Members of the Commons Home Affairs Committee and the Joint Committee on Human Rights also attended.
Dame Diana Johnson, chairwoman of the home affairs committee, said the visit revealed that “while overcrowding has reduced, and staff are making valiant efforts to improve conditions for detainees, the crisis is not over.
“We encountered families who had been sleeping on mats on the floor for weeks. Meanwhile there are ongoing questions about the legality of the Home Secretary’s decision to detain people at the site for longer than 24 hours.
“The Home Office has been running to keep up with this escalating crisis, rather than warding it off at the outset through planning and preparation.
“The numbers of people crossing the Channel in small boats this year will not have been a surprise to the Government, so why were adequate preparations not made?
“This question matters – because we may still see another major upsurge in the number of people arriving at Manston before the end of this year.

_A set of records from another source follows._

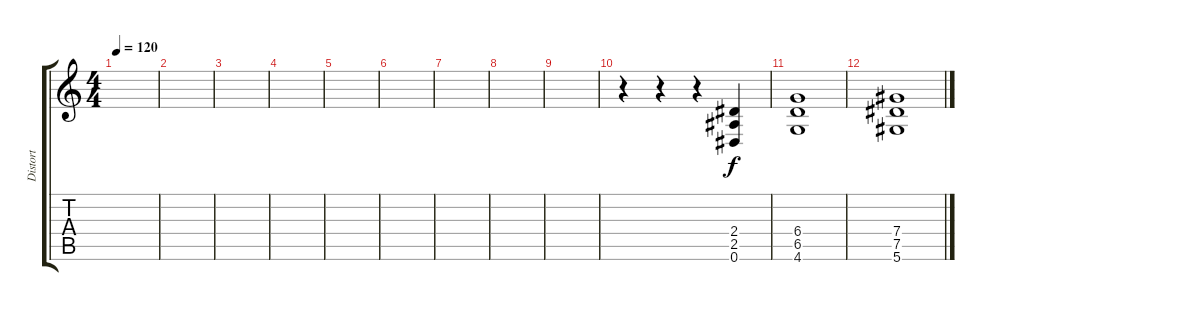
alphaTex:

\track ("Distort" "Distort") {instrument distortionguitar}
\staff {score tabs}
\tuning (Eb4 Bb3 Gb3 Db3 Ab2 Eb2) {hide}
\ts (4 4)
\tempo 120
\clef g2
\ks c
|
|
|
|
|
|
|
|
|
r.4 r.4 r.4 (2.4 2.5 0.6).4 |
(6.4 6.5 4.6).1 |
(7.4 7.5 5.6).1
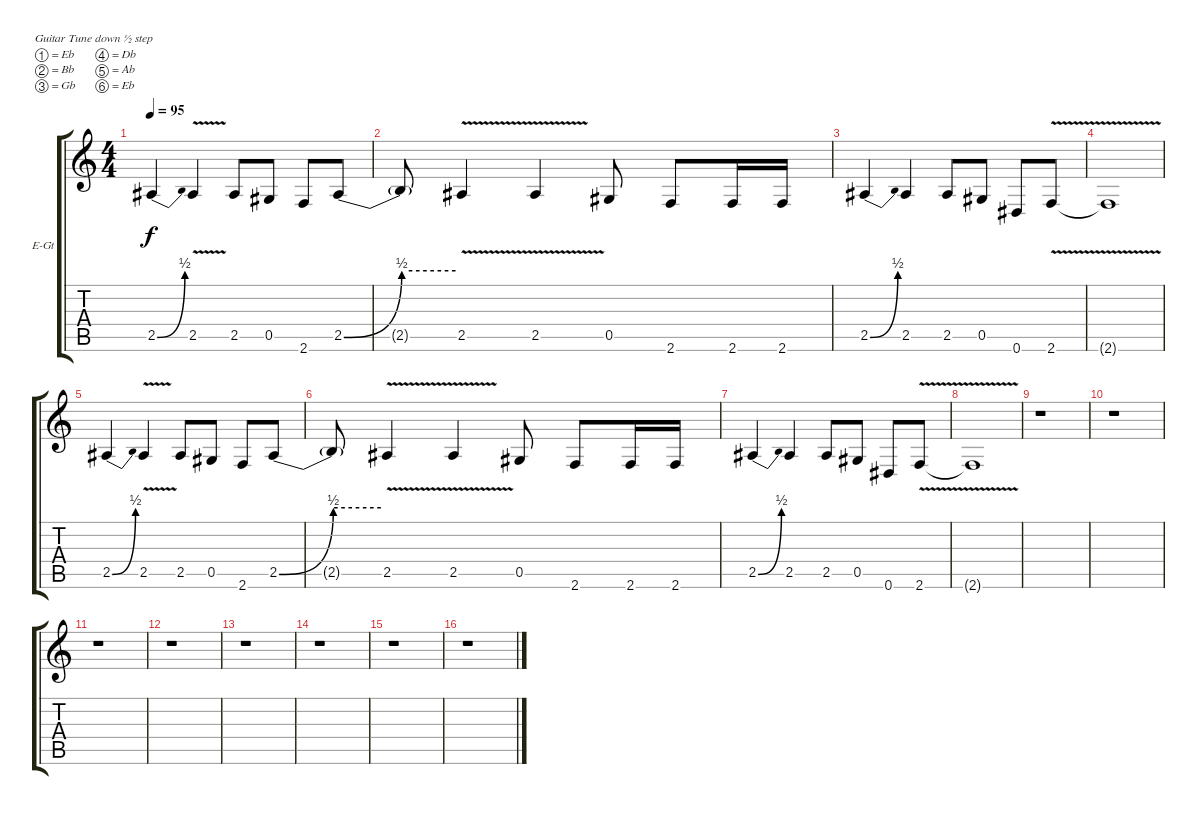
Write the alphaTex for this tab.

\bracketExtendMode groupsimilarinstruments
\firstSystemTrackNameOrientation horizontal
\otherSystemsTrackNameOrientation horizontal
\track ("Lead + Talk Box" "E-Gt") {instrument distortionguitar}
\staff {score tabs}
\tuning (Eb4 Bb3 Gb3 Db3 Ab2 Eb2)
\ts (4 4)
\tempo 95
\clef g2
\ks c
2.5{be (bend 0 0 60 2)}.4{dy f} 2.5{v}.4 2.5.8 0.5.8 2.6.8 2.5{be (bend 0 0 60 2)}.8 |
2.5{be (hold 0 2 60 2) t}.8 2.5{v}.4 2.5{v}.4 0.5.8 2.6.8 2.6.16 2.6.16 |
2.5{be (bend 0 0 60 2)}.4 2.5.4 2.5.8 0.5.8 0.6.8 2.6{v}.8 |
2.6{v t}.1 |
2.5{be (bend 0 0 60 2)}.4 2.5{v}.4 2.5.8 0.5.8 2.6.8 2.5{be (bend 0 0 60 2)}.8 |
2.5{be (hold 0 2 60 2) t}.8 2.5{v}.4 2.5{v}.4 0.5.8 2.6.8 2.6.16 2.6.16 |
2.5{be (bend 0 0 60 2)}.4 2.5.4 2.5.8 0.5.8 0.6.8 2.6{v}.8 |
2.6{v t}.1 |
r.1 |
r.1 |
r.1 |
r.1 |
r.1 |
r.1 |
r.1 |
r.1
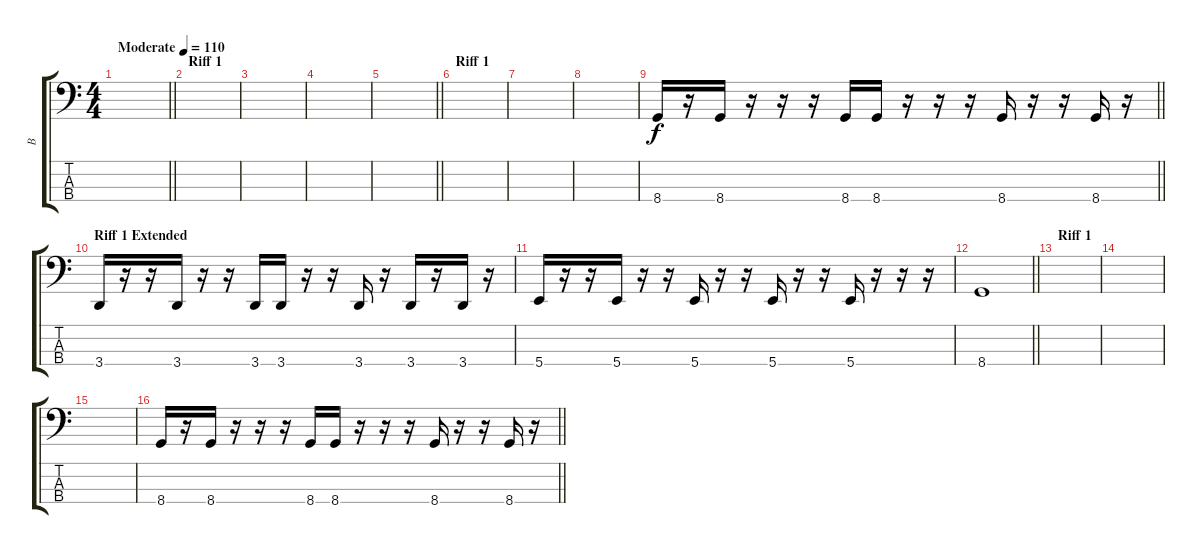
\track ("B" "B") {instrument electricbasspick}
\staff {score tabs}
\tuning (E2 B1 Gb1 B0) {hide}
\ts (4 4)
\tempo (110 "Moderate")
\clef f4
\barLineRight lightlight
\ks c
|
\section ("" "Riff 1")
|
|
|
\barLineRight lightlight
|
\section ("" "Riff 1")
|
|
|
\barLineRight lightlight
8.4.16 r.16 8.4.16 r.16 r.16 r.16 8.4.16 8.4.16 r.16 r.16 r.16 8.4.16 r.16 r.16 8.4.16 r.16 |
\section ("" "Riff 1 Extended")
3.4.16 r.16 r.16 3.4.16 r.16 r.16 3.4.16 3.4.16 r.16 r.16 3.4.16 r.16 3.4.16 r.16 3.4.16 r.16 |
5.4.16 r.16 r.16 5.4.16 r.16 r.16 5.4.16 r.16 r.16 5.4.16 r.16 r.16 5.4.16 r.16 r.16 r.16 |
\barLineRight lightlight
8.4.1 |
\section ("" "Riff 1")
|
|
|
\barLineRight lightlight
8.4.16 r.16 8.4.16 r.16 r.16 r.16 8.4.16 8.4.16 r.16 r.16 r.16 8.4.16 r.16 r.16 8.4.16 r.16
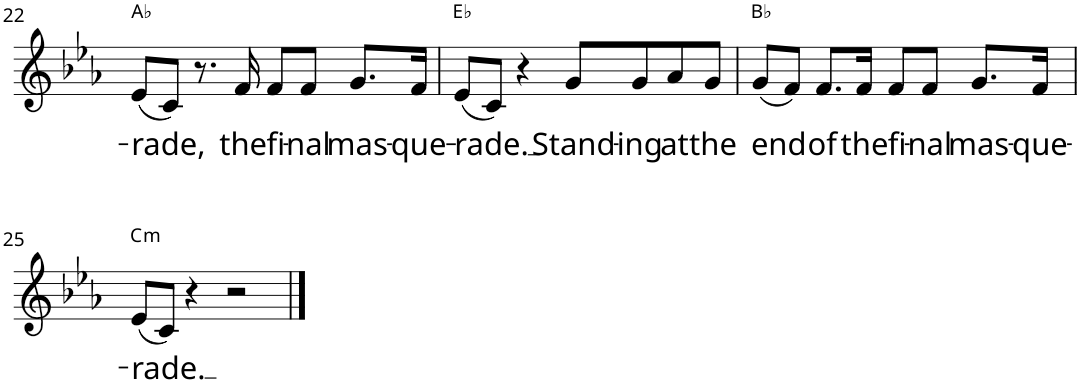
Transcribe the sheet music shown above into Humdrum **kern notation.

**kern	**text	**harte
*part1	*part1	*part1
*staff1	*staff1	*
*I"Voice	*	*
*I'Vo.	*	*
!!LO:PB:g=z
*clefG2	*	*
*k[b-e-a-]	*	*
*M4/4	*	*
=22	=22	=22
!	!LO:LY:b	!
(8e-/L	-rade,	Ab:maj
8c/J)	.	.
8.r	.	.
!	!LO:LY:b	!
16f/	the	.
!	!LO:LY:b	!
8f/L	fi-	.
!	!LO:LY:b	!
8f/J	-nal	.
!	!LO:LY:b	!
8.g/L	mas-	.
!	!LO:LY:b	!
16f/Jk	-que-	.
=23	=23	=23
!	!LO:LY:b	!
(8e-/L	-rade.	Eb:maj
8c/J)	.	.
4r	.	.
!	!LO:LY:b	!
8g/L	Stand-	.
!	!LO:LY:b	!
8g/	-ing	.
!	!LO:LY:b	!
8a-/	at	.
!	!LO:LY:b	!
8g/J	the	.
=24	=24	=24
!	!LO:LY:b	!
(8g/L	end	Bb:maj
8f/J)	.	.
!	!LO:LY:b	!
8.f/L	of	.
!	!LO:LY:b	!
16f/Jk	the	.
!	!LO:LY:b	!
8f/L	fi-	.
!	!LO:LY:b	!
8f/J	-nal	.
!	!LO:LY:b	!
8.g/L	mas-	.
!	!LO:LY:b	!
16f/Jk	-que-	.
!!LO:LB:g=z
=25	=25	=25
!	!LO:LY:b	!LO:H:kt=m
(8e-/L	-rade.	C:min
8c/J)	.	.
4r	.	.
2r	.	.
==	==	==
*-	*-	*-
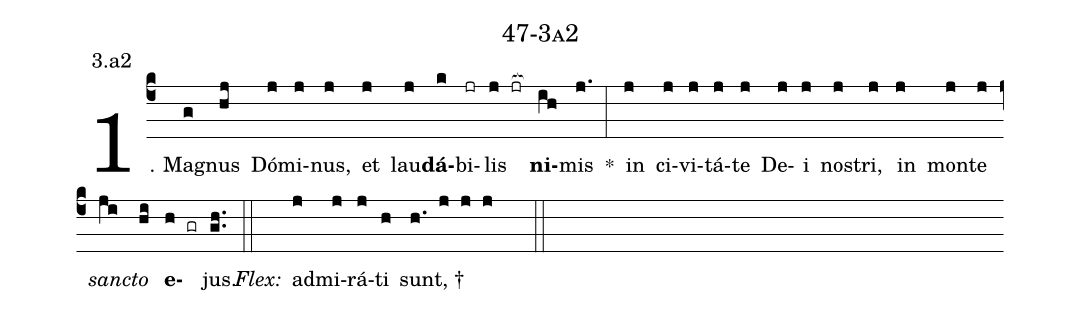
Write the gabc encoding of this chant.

name: 47-3a2;
annotation: 3.a2;
%%
(c4)1. Ma(g)gnus(hj) Dó(j)mi(j)nus,(j) et(j) lau(j)<b>dá</b>(k)bi(jr)lis(j jr[ocb:1{]) <b>ni</b>(ih[ocb:0}])mis(j.) *(:) in(j) ci(j)vi(j)tá(j)te(j) De(j)i(j) nos(j)tri,(j) in(j) mon(j)te(j) <i>sanc</i>(ji)<i>to</i>(hi) <b>e</b>(h gr)jus.(gh..) (::)
<i>Flex:</i>()  ad(j)mi(j)rá(j)ti(h) sunt, †(h. j j j  ::)
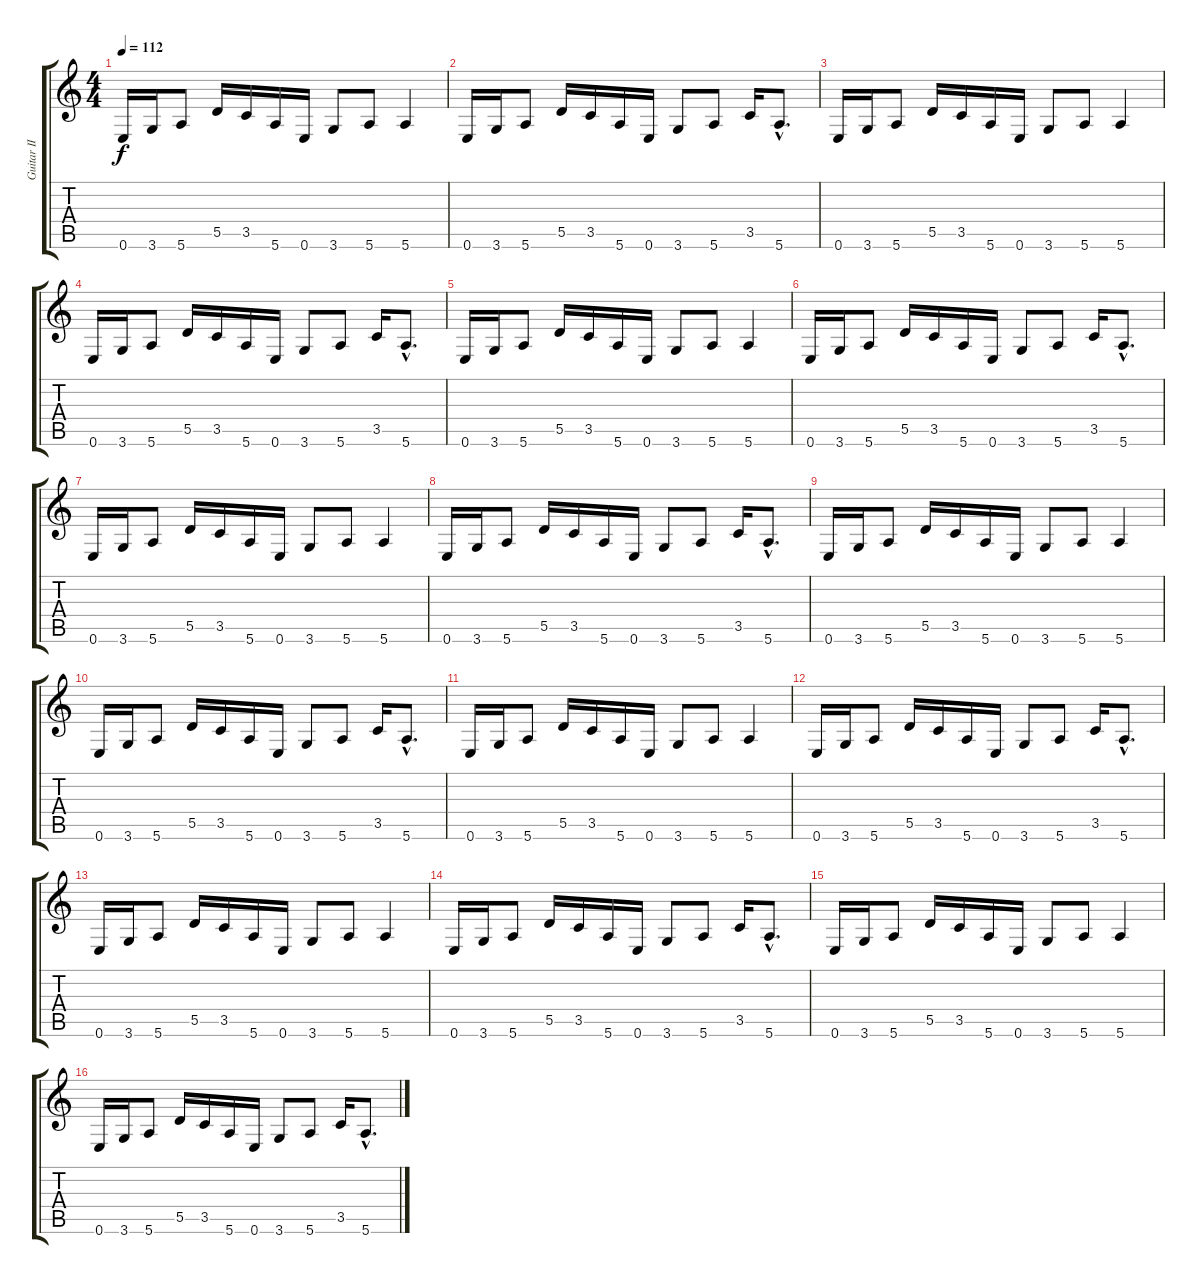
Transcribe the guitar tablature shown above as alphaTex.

\track ("Guitar II" "Guitar II") {instrument distortionguitar}
\staff {score tabs}
\tuning (E4 B3 G3 D3 A2 E2) {hide}
\ts (4 4)
\tempo 112
\clef g2
\ks c
0.6.16{dy f} 3.6.16 5.6.8 5.5.16 3.5.16 5.6.16 0.6.16 3.6.8 5.6.8 5.6.4 |
0.6.16 3.6.16 5.6.8 5.5.16 3.5.16 5.6.16 0.6.16 3.6.8 5.6.8 3.5.16 5.6{hac}.8{d} |
0.6.16 3.6.16 5.6.8 5.5.16 3.5.16 5.6.16 0.6.16 3.6.8 5.6.8 5.6.4 |
0.6.16 3.6.16 5.6.8 5.5.16 3.5.16 5.6.16 0.6.16 3.6.8 5.6.8 3.5.16 5.6{hac}.8{d} |
0.6.16 3.6.16 5.6.8 5.5.16 3.5.16 5.6.16 0.6.16 3.6.8 5.6.8 5.6.4 |
0.6.16 3.6.16 5.6.8 5.5.16 3.5.16 5.6.16 0.6.16 3.6.8 5.6.8 3.5.16 5.6{hac}.8{d} |
0.6.16 3.6.16 5.6.8 5.5.16 3.5.16 5.6.16 0.6.16 3.6.8 5.6.8 5.6.4 |
0.6.16 3.6.16 5.6.8 5.5.16 3.5.16 5.6.16 0.6.16 3.6.8 5.6.8 3.5.16 5.6{hac}.8{d} |
0.6.16 3.6.16 5.6.8 5.5.16 3.5.16 5.6.16 0.6.16 3.6.8 5.6.8 5.6.4 |
0.6.16 3.6.16 5.6.8 5.5.16 3.5.16 5.6.16 0.6.16 3.6.8 5.6.8 3.5.16 5.6{hac}.8{d} |
0.6.16 3.6.16 5.6.8 5.5.16 3.5.16 5.6.16 0.6.16 3.6.8 5.6.8 5.6.4 |
0.6.16 3.6.16 5.6.8 5.5.16 3.5.16 5.6.16 0.6.16 3.6.8 5.6.8 3.5.16 5.6{hac}.8{d} |
0.6.16 3.6.16 5.6.8 5.5.16 3.5.16 5.6.16 0.6.16 3.6.8 5.6.8 5.6.4 |
0.6.16 3.6.16 5.6.8 5.5.16 3.5.16 5.6.16 0.6.16 3.6.8 5.6.8 3.5.16 5.6{hac}.8{d} |
0.6.16{volume 5} 3.6.16 5.6.8 5.5.16 3.5.16 5.6.16 0.6.16 3.6.8 5.6.8 5.6.4 |
0.6.16 3.6.16 5.6.8 5.5.16 3.5.16 5.6.16 0.6.16 3.6.8 5.6.8 3.5.16 5.6{hac}.8{d}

“The Home Secretary needs to end this crisis once and for all. That requires dealing with the backlog in the asylum system and establishing a system that is efficient and fair.”
A Home Office spokesman said: “The Home Secretary has taken urgent decisions to alleviate issues at Manston and source alternative accommodation.
“We take the safety and welfare of those in our care extremely seriously and all basic needs are provided for including hot food, fresh clothing, sanitary packs, and medical care where needed.
“Thanks to our hard-working staff, Manston remains resourced and equipped to process people securely and keep the public safe while we find alternative accommodation as soon as possible.”